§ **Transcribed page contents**
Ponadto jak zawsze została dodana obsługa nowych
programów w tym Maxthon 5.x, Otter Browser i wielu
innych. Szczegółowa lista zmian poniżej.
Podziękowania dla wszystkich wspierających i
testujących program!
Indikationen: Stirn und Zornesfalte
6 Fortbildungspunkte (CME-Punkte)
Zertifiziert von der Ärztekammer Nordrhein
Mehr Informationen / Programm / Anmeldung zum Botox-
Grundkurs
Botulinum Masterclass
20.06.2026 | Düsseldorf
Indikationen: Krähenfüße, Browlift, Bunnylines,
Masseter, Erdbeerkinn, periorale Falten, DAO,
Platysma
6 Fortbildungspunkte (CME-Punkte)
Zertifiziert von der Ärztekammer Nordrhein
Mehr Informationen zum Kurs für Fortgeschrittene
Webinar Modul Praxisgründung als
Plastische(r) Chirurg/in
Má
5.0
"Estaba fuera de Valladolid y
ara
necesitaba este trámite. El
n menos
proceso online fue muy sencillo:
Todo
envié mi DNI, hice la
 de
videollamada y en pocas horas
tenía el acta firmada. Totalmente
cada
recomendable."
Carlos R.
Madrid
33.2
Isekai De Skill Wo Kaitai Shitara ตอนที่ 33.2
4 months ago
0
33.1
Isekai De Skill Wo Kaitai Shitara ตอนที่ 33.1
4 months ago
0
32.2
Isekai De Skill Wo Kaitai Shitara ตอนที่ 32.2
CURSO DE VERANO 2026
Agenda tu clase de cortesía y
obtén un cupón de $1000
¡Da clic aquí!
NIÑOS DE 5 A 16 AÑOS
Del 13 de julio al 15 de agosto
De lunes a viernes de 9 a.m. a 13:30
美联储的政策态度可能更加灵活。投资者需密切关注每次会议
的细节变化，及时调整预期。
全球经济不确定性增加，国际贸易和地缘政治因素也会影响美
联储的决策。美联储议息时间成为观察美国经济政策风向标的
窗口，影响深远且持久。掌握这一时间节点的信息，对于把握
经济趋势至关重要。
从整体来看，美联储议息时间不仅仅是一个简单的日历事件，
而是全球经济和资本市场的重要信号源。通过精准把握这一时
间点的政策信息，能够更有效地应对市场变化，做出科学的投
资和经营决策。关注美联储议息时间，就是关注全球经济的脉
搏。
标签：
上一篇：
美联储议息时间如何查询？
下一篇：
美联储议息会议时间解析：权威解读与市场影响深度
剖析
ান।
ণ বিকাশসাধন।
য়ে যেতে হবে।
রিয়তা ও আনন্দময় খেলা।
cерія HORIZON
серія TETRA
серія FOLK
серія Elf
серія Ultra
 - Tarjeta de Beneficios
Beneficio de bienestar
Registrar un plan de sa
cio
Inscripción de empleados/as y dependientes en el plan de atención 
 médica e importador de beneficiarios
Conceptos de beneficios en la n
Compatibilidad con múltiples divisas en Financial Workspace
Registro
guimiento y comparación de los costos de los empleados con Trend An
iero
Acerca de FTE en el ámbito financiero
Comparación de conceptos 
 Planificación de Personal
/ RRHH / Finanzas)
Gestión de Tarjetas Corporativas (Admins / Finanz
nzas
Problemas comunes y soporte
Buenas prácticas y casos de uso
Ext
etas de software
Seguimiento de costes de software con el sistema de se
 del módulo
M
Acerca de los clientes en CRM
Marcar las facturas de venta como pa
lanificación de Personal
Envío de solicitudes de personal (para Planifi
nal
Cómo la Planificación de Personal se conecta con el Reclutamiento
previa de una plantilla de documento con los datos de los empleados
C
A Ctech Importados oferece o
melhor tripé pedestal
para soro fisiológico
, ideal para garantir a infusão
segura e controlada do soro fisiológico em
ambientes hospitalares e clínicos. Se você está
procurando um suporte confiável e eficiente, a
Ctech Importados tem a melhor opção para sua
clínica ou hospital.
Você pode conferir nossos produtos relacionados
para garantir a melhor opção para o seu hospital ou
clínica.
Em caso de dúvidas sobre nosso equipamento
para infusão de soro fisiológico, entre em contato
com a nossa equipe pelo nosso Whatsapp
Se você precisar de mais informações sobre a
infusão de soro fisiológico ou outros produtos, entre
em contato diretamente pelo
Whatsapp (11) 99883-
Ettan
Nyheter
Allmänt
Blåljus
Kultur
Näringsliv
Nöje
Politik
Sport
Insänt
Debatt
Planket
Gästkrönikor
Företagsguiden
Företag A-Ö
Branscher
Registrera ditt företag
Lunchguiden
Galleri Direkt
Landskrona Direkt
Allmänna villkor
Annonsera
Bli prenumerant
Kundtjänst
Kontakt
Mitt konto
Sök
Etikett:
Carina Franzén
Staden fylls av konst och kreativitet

§ **Assignment**
Please go through the data and copy each line containing the word "Shitara".

§ **Worked solution**
Isekai De Skill Wo Kaitai Shitara ตอนที่ 33.2
Isekai De Skill Wo Kaitai Shitara ตอนที่ 33.1
Isekai De Skill Wo Kaitai Shitara ตอนที่ 32.2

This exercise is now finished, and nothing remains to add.